[QUESITI DA SVOLGERE]
(1) Nella rassegna di libri western, chi firma la prefazione di Five fingers?
(2) Riproduca fedelmente il passo della rassegna di libri western che si apre con le parole contenenti "Segnalo. Brevemente, altri" e si chiude con "prezioso e unico.".

----- TESTO DI RIFERIMENTO -----

Segnalo. Brevemente, altri libri.

Luca Barbieri, Five fingers, edito nel 2008 dalla meritoria Edizioni il Foglio. Si tratta di una antologia di racconti western scritti da un autore italiano appassionato di fumetti, capace, come sottolinea acutamente la prefazione di Vincent Spasaro, di concepire un equivalente letterario dei nostri “spaghetti” film degli anni ’60; il West di Barbieri è un po’ straccione e immaginario, un non-luogo che non si trova in nessuna cartina geografica, bensì nella mente di noi lettori/spettatori. Barbieri scrive con grande facilità e in questo ricorda un Lansdale, però meno sbracato e trash, e un Pantera/Evangelisti, però meno storico e senza lungaggini. I suoi racconti sono delle pepite di trovate, sequenze, che triturano tutto, da Leone a Ford fino all’universo Bonelli. Un libro prezioso e unico.

Stefano Jacurti è uno sfegatato del western, uno che arriva a vestirsi come se fosse in un western. Ha pure diretto un film western. Inevitabile per lui il confronto con la letteratura. Di suo ho letto solo un romanzo edito dalla Emil nel 2012 e intitolato Bastardi per sempre, storia di due famiglie di allevatori che si combattono a vicenda. Jacurti ha una scrittura veloce, ben calibrata, scorrevole come quella di Barbieri. Ad accomunarli è il medesimo retroterra culturale: anche Jacurti mescola con felicità le moltitudini di visioni accumulate negli anni e sparge nelle pagine decine di citazioni letterarie che spaziano dagli “spaghetti” alla grande lezione americana del western crepuscolare di Pechinpah ed Eastwood.

----- MATERIALE FORNITO -----

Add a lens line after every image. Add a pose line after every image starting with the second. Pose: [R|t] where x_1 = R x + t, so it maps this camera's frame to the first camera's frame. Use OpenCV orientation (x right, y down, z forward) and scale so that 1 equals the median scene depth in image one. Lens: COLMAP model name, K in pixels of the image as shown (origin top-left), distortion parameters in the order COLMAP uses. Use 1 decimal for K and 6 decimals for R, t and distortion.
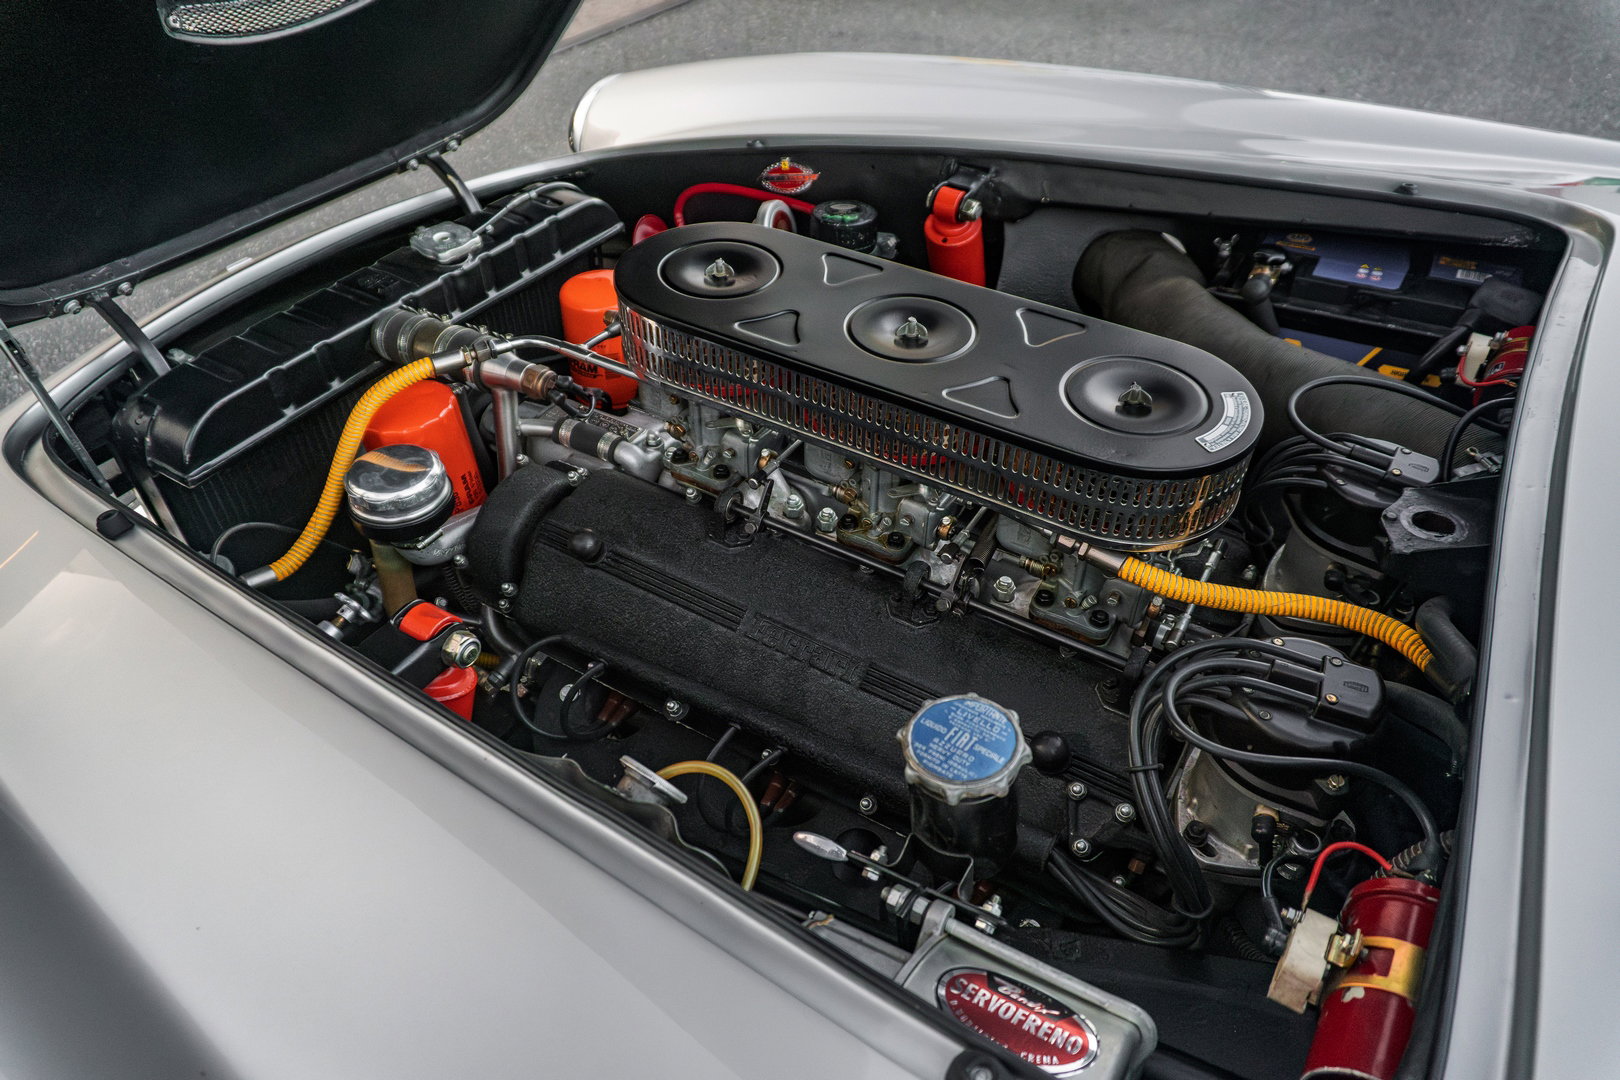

-----
----- MATERIALE FORNITO -----

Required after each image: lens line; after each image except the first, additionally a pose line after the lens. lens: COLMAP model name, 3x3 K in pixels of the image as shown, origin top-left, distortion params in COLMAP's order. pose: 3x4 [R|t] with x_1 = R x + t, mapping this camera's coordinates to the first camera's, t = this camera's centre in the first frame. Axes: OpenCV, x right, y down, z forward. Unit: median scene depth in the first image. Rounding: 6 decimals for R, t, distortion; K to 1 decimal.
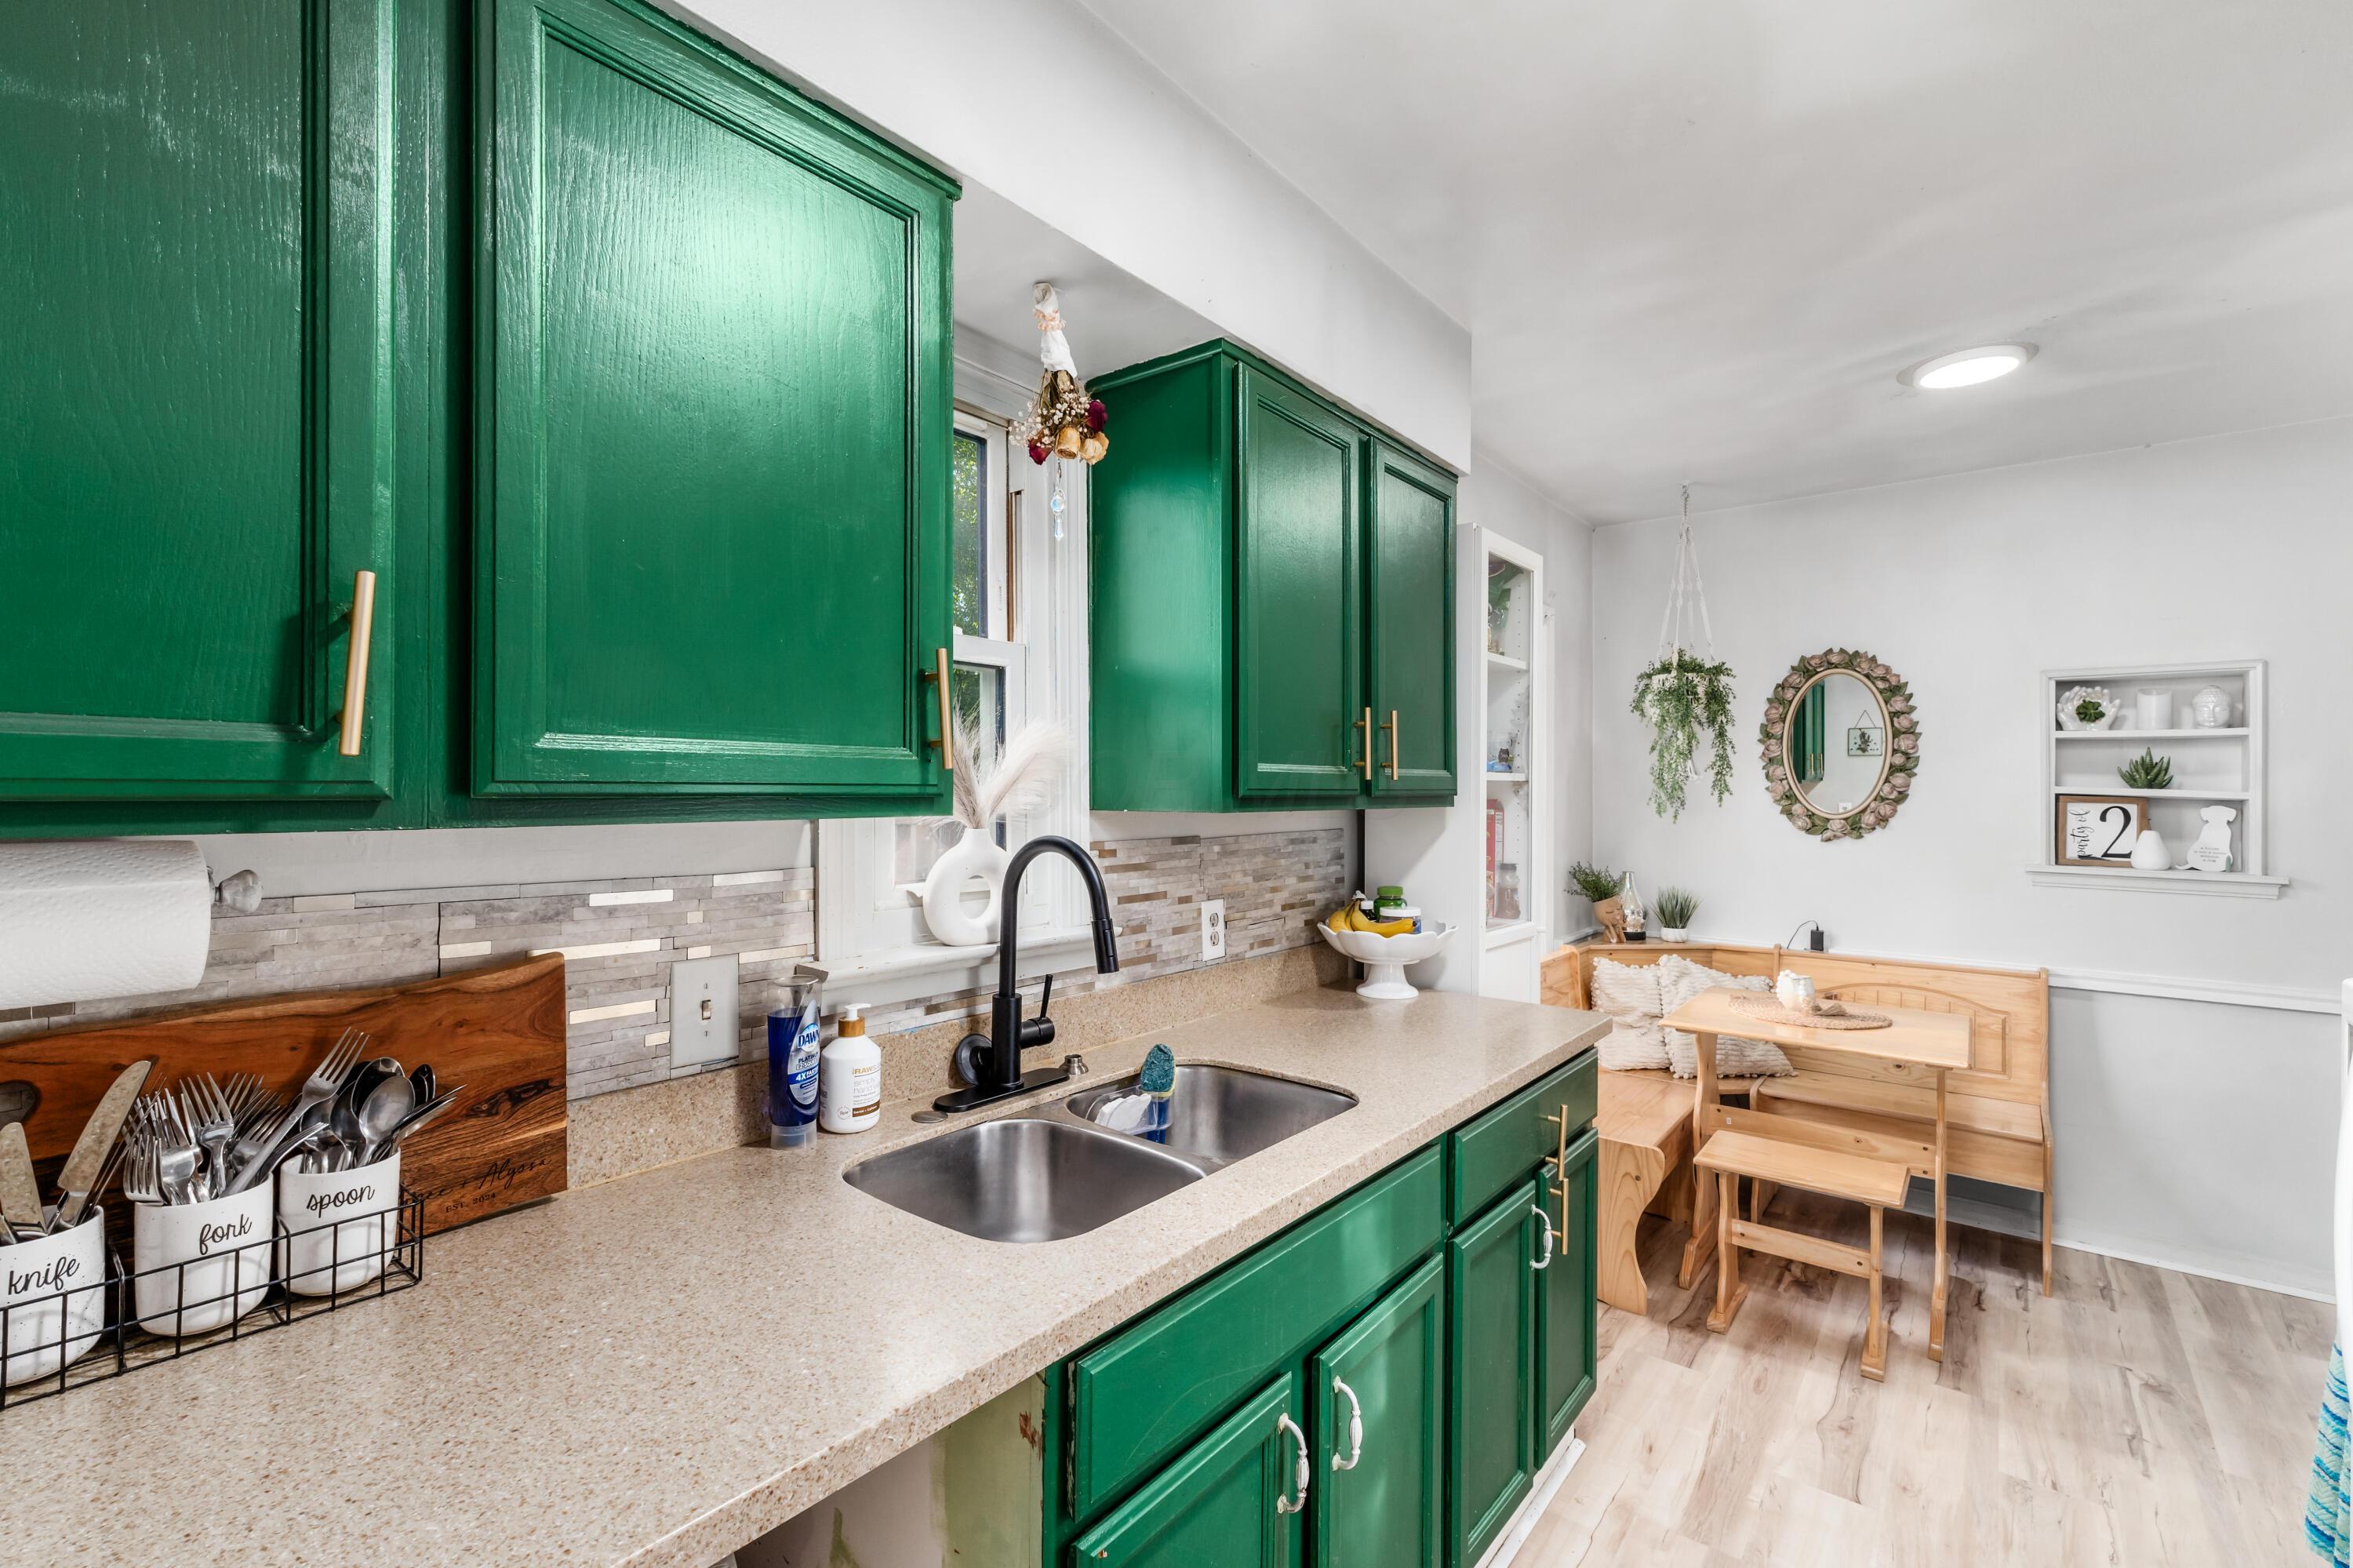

-----

[RISPOSTE NUMERATE]
(1) Vincent Spasaro.

(2)
Segnalo. Brevemente, altri libri.

Luca Barbieri, Five fingers, edito nel 2008 dalla meritoria Edizioni il Foglio. Si tratta di una antologia di racconti western scritti da un autore italiano appassionato di fumetti, capace, come sottolinea acutamente la prefazione di Vincent Spasaro, di concepire un equivalente letterario dei nostri “spaghetti” film degli anni ’60; il West di Barbieri è un po’ straccione e immaginario, un non-luogo che non si trova in nessuna cartina geografica, bensì nella mente di noi lettori/spettatori. Barbieri scrive con grande facilità e in questo ricorda un Lansdale, però meno sbracato e trash, e un Pantera/Evangelisti, però meno storico e senza lungaggini. I suoi racconti sono delle pepite di trovate, sequenze, che triturano tutto, da Leone a Ford fino all’universo Bonelli. Un libro prezioso e unico.